Tears welled up again and flowed down his cheeks, and silent sobs shook his trembling body. “I’m just” he tried to talk but was crying too hard.
“It’s OK,” I repeated over and over. “It’s OK. You cry as much as you need to.”
Again the sobs receded and the trembling eased, and I decided to try again. I grabbed the Kleenex from the end table, and held one against his nose. “Blow,” I said. “It will help you feel better. I don’t know why, but it always does when you’ve been crying.” Bo blew. I turned the Kleenex and said “again.” He blew again, and I wiped his nose dry. “Now take a deep breath. Good. Now another. Good.” Bo was calming down now, beginning to breathe smoothly again. “Think you can talk to us now?” I asked gently.
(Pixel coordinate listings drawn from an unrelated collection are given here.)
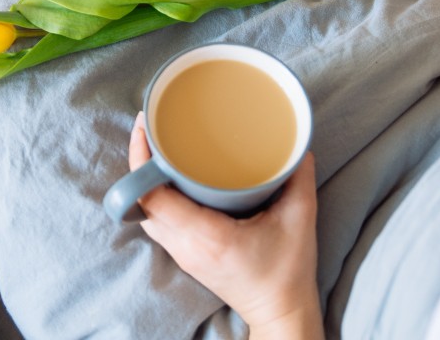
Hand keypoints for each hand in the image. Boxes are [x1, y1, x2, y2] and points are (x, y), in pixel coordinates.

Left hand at [128, 114, 323, 337]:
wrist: (280, 313)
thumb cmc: (288, 273)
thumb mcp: (301, 220)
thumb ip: (299, 178)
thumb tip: (299, 145)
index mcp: (208, 236)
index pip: (153, 199)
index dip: (141, 161)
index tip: (146, 128)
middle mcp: (187, 245)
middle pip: (142, 201)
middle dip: (138, 161)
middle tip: (149, 125)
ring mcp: (183, 253)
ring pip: (146, 212)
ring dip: (143, 179)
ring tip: (154, 144)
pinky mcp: (186, 255)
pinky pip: (157, 221)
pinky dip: (154, 196)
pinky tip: (167, 176)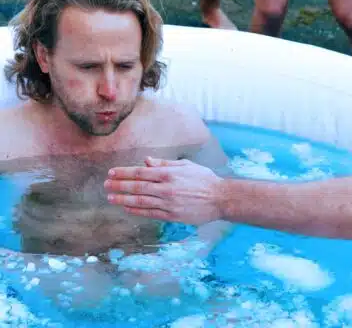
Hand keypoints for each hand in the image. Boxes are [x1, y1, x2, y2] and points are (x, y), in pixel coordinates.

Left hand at [104, 157, 223, 225]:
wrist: (220, 198)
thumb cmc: (204, 179)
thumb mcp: (186, 166)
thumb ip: (165, 164)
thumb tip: (146, 161)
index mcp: (169, 173)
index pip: (141, 172)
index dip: (124, 173)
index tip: (112, 173)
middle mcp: (166, 188)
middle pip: (137, 186)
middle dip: (119, 185)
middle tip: (106, 185)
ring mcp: (168, 203)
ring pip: (140, 201)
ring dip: (123, 199)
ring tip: (111, 198)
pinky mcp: (172, 215)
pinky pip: (150, 213)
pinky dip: (136, 210)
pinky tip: (127, 208)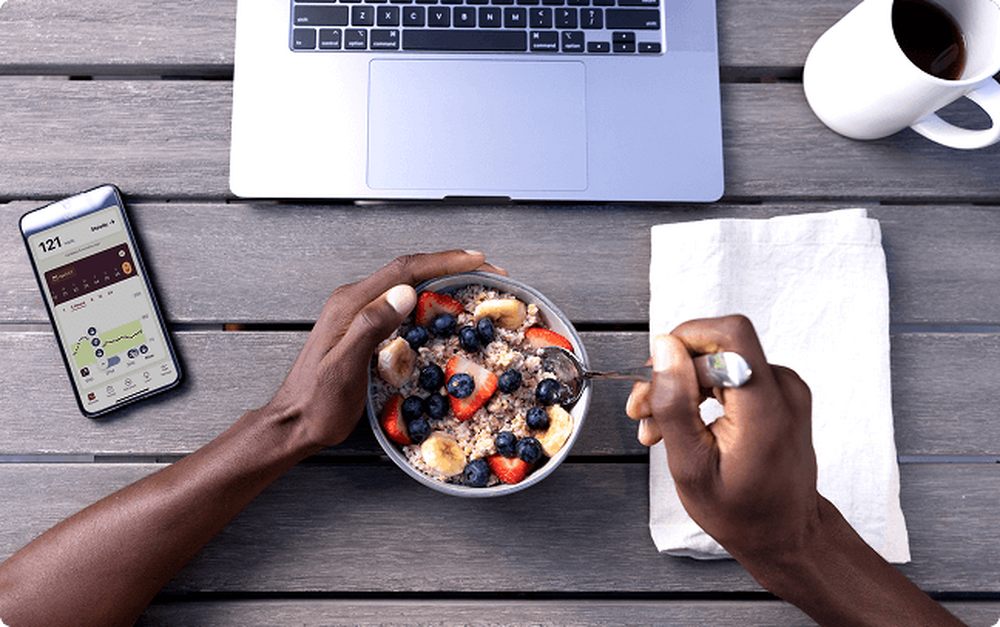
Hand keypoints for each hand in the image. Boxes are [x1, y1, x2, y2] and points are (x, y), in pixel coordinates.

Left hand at [263, 250, 503, 449]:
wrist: (295, 423)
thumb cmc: (318, 404)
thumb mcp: (345, 367)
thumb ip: (371, 326)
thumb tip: (405, 292)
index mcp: (351, 304)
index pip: (405, 270)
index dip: (444, 261)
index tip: (476, 260)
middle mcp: (354, 301)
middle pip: (409, 271)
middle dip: (451, 266)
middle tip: (487, 272)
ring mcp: (357, 313)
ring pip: (406, 285)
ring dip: (442, 279)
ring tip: (473, 284)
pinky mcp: (362, 327)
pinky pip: (400, 303)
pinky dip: (428, 298)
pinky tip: (443, 308)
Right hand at [627, 316, 967, 626]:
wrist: (786, 534)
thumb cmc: (742, 512)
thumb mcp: (690, 465)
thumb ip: (675, 403)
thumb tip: (665, 348)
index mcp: (765, 408)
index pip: (729, 335)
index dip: (686, 340)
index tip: (657, 373)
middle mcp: (783, 388)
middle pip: (717, 346)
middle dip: (673, 372)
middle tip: (643, 410)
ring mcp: (784, 389)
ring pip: (719, 360)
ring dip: (681, 386)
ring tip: (656, 426)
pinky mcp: (778, 394)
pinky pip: (731, 374)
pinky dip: (700, 393)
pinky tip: (682, 424)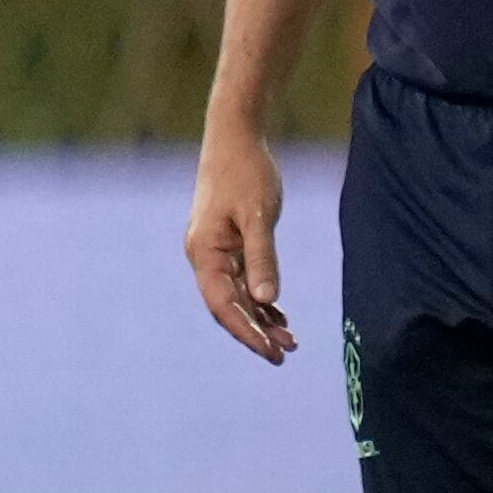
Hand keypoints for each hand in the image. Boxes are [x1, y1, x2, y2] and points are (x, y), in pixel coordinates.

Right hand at [186, 123, 293, 361]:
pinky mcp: (226, 244)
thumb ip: (262, 258)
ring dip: (259, 320)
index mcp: (204, 251)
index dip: (247, 331)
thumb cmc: (247, 171)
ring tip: (289, 342)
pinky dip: (259, 300)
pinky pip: (240, 282)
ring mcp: (214, 252)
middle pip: (227, 306)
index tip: (272, 352)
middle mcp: (203, 256)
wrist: (235, 136)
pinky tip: (280, 316)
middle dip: (254, 332)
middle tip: (285, 355)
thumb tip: (266, 301)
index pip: (223, 304)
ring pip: (235, 297)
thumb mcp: (258, 215)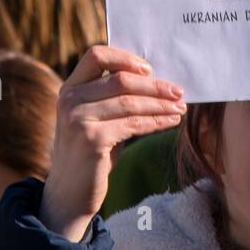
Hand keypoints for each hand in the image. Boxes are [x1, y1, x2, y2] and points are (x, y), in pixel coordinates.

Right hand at [40, 45, 185, 241]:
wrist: (69, 193)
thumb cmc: (91, 152)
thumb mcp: (95, 117)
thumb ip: (112, 96)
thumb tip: (154, 79)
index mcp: (70, 87)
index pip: (96, 55)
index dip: (125, 58)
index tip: (150, 69)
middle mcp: (70, 99)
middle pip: (121, 79)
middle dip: (155, 85)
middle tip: (178, 91)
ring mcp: (78, 118)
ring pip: (130, 102)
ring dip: (160, 104)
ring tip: (180, 106)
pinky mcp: (92, 139)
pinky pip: (133, 124)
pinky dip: (157, 121)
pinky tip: (171, 121)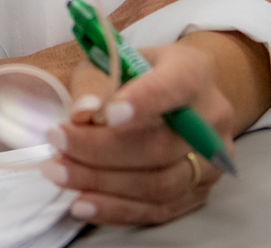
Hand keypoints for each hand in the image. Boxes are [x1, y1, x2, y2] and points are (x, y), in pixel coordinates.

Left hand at [43, 37, 237, 225]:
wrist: (180, 98)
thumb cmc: (138, 75)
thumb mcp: (112, 61)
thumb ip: (96, 82)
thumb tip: (82, 113)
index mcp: (193, 73)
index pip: (175, 86)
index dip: (144, 101)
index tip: (109, 115)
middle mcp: (212, 119)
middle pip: (161, 145)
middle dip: (102, 150)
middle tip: (58, 144)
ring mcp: (211, 161)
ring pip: (161, 184)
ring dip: (103, 183)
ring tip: (61, 172)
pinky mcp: (200, 193)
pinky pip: (159, 210)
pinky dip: (117, 209)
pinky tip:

“I think so,” he said in a tiny voice. “It’s just... I mean I’m just...” He broke off and a few tears started again, and a couple of spasmodic sobs passed through him. He tried a deep breath, and said “Kleenex.” I held another one and he blew his nose again, and then took another deep breath. He started again, and again the tears appeared. He talked through them this time. “It’s just that I- I- I- I’m afraid you’ll die too and I’ll be alone again a- a- a- and I can’t take that and what if I go to sleep a- a- nd when I wake up you’re gone or dead too?” And then a veritable flood of tears started, and redoubled wailing from his grief-stricken heart. He was nearly hysterical, nearly out of control, and I briefly considered a sharp slap to bring him out of it. I rejected that thought, and instead turned him, so that by twisting his upper body, he could face us squarely.
“Bo!” I said sharply, taking his glistening cheeks in both hands while Cory supported him tightly by both arms. “Look at me! Look at Cory! Look at us!!” My tone cut through his crying, and startled him for a moment. He looked. “What do you see?” I asked, operating on pure intuition now.
“I see you and Cory,” he sobbed, puzzled.
“Who’s been with you every moment today?”
“You and Cory,” the little voice replied.
“Who loves you more than anything in the world?”
“You and Cory.”
“And who is going to be here for you, no matter what?”
His eyes widened as heart and mind integrated realities with fears.
“You and Cory?” he whispered, afraid to believe it.
“Yes,” I said. “Me and Cory.”
“Yes,” said Cory. “Me and Doc.”
The look of fear left his wet face and he smiled a little. New tears appeared, but these were the kind he’d shed after our very first encounter, tears of joy. He leaned forward again and wrapped his arms around both our necks, squeezing us with his surprisingly strong arms. When he relaxed, I could see signs of the normal Bo returning.
“Hand me a Kleenex, please” he said, and blew his own nose. He moved a little and relaxed against both Cory and me. His breathing had calmed and he’d wiped the tears away. He took an arm from each of us and wrapped us around him. His head dropped back against my shoulder and his eyes closed. “I think I’ll take a nap,” he announced. “Don’t go anywhere, OK?”